Most of the sensors that are used for measurements of dynamic quantities in laboratories or in the field today still have an analogue output. A calibration system for such sensors is required to take care of the signal conditioning and AD conversion of the analogue signals. In turn, a calibration software is comparing the output signal of the device under test (DUT) to the output of a reference sensor to determine a calibration result. Thus, the DUT sensor is simply a signal source while the signal processing is handled by the calibration system.

Meanwhile, an increasing amount of sensors on the market are all-digital sensors. Examples include accelerometers, angular rate sensors and force sensors used at automotive crash test sites that come with a serial bus interface called DTI. Vibration sensors for machine diagnostics also have a digital bus interface such as the CAN-MD. Some of these vibration sensors as well as geophones used for the monitoring of building sites even store their measurement results directly in a cloud application. Being involved in the testing and adjustment of MEMS sensors on high volume production sites, product managers and developers at Spektra have observed this transition from analogue sensors to digital sensors already some years ago. Thus, the teams decided to design the new CS Q-Leap generation of sensor calibration systems, which is capable of calibrating analogue as well as digital sensors.

When the project started, it was immediately clear that both the measurement electronics as well as the software of the calibration system had to be prepared to handle digital sensors. The new Hero measurement system and vibration controller had to support very different types of interfaces such as SPI, I2C, I3C, CAN, PSI5, and many more. For this purpose, Spektra has integrated a digital input card that was already approved in the internal production test system besides the analogue input channels. Based on a FPGA, this digital input card now makes it possible to configure nearly any digital interface on the market. Additionally, there is a programmable power supply for the DUT on the card that allows users to supply up to four sensors independently.  

Other Design Factors

But besides the physical sensor interface, developers had to take care of the logical communication between the DUT and the calibration system. Since signal conditioning and AD conversion of the signal are now integrated in the sensor, many sensors can be configured by software commands to switch between measurement ranges or filter characteristics. Last but not least, the digital output has to be read from a defined sensor register. Spektra decided to use a microcontroller on the digital input card that can handle such low-level communication tasks in real-time and that translates the low-level communication into a standardised high-level protocol for the calibration software.
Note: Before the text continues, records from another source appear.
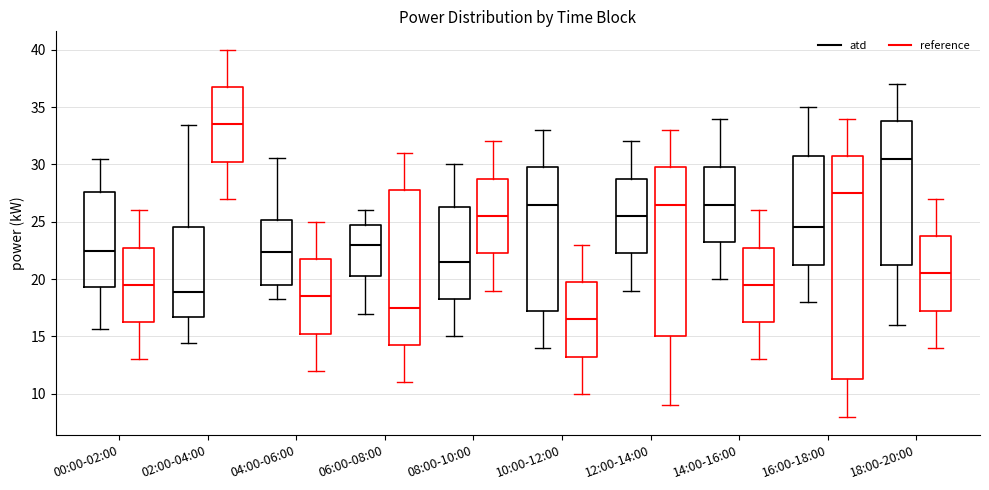

Reading left to right, transcribe this box plot: for each box, give where its median line is, the range the box spans, and where its two whiskers end, as read against the y-axis. The values are not printed on the chart, so give them approximately, as read against the axis.

00:00-02:00 (atd): median 22.5, box 19.5 to 27.5, whiskers 15.5 to 30.5
00:00-02:00 (reference): median 19.5, box 16.5 to 23.0, whiskers 13.0 to 26.0
02:00-04:00 (atd): median 19.0, box 16.5 to 24.5, whiskers 14.5 to 33.5
02:00-04:00 (reference): median 33.5, box 30.5 to 37.0, whiskers 27.0 to 40.0
04:00-06:00 (atd): median 22.5, box 19.5 to 25.0, whiskers 18.5 to 30.5
04:00-06:00 (reference): median 18.5, box 15.5 to 22.0, whiskers 12.0 to 25.0
06:00-08:00 (atd): median 23.0, box 20.5 to 25.0, whiskers 17.0 to 26.0
06:00-08:00 (reference): median 17.5, box 14.5 to 28.0, whiskers 11.0 to 31.0
08:00-10:00 (atd): median 21.5, box 18.5 to 26.5, whiskers 15.0 to 30.0
08:00-10:00 (reference): median 25.5, box 22.5 to 29.0, whiskers 19.0 to 32.0
10:00-12:00 (atd): median 26.5, box 17.5 to 30.0, whiskers 14.0 to 33.0
10:00-12:00 (reference): median 16.5, box 13.5 to 20.0, whiskers 10.0 to 23.0
12:00-14:00 (atd): median 25.5, box 22.5 to 29.0, whiskers 19.0 to 32.0
12:00-14:00 (reference): median 26.5, box 15.0 to 30.0, whiskers 9.0 to 33.0
14:00-16:00 (atd): median 26.5, box 23.5 to 30.0, whiskers 20.0 to 34.0
14:00-16:00 (reference): median 19.5, box 16.5 to 23.0, whiskers 13.0 to 26.0
16:00-18:00 (atd): median 24.5, box 21.5 to 31.0, whiskers 18.0 to 35.0
16:00-18:00 (reference): median 27.5, box 11.5 to 31.0, whiskers 8.0 to 34.0
18:00-20:00 (atd): median 30.5, box 21.5 to 34.0, whiskers 16.0 to 37.0
18:00-20:00 (reference): median 20.5, box 17.5 to 24.0, whiskers 14.0 to 27.0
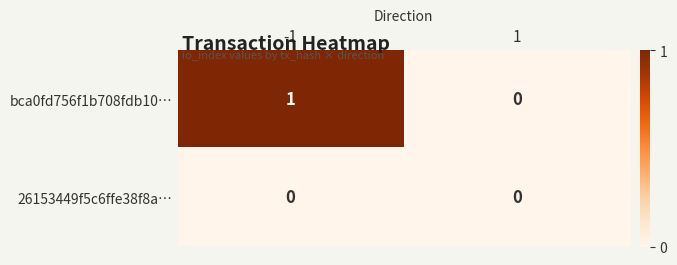

List the series in order of their overall mean, lowest first.

26153449f5c6ffe38f8a…, bca0fd756f1b708fdb10…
Although the company developers had to write a short ‘microcontroller software driver’ for each specific type of sensor for the low-level communication, the PC software does not have to be adapted to new sensor types. It just needs to load the suitable driver for the DUT into the microcontroller before starting measurement. Thus, the system can be easily adapted to new sensor types by programming a new FPGA logic for new hardware interfaces and new ‘drivers’ for the logical communication. An integrated sensor database in the calibration software helps system operators load the correct driver for the DUT and only displays configuration options that fit the DUT.

With the CS Q-Leap family, Spektra has developed a new generation of calibration systems that are ready and fitted for the digital sensor age, without neglecting ‘older’ sensors.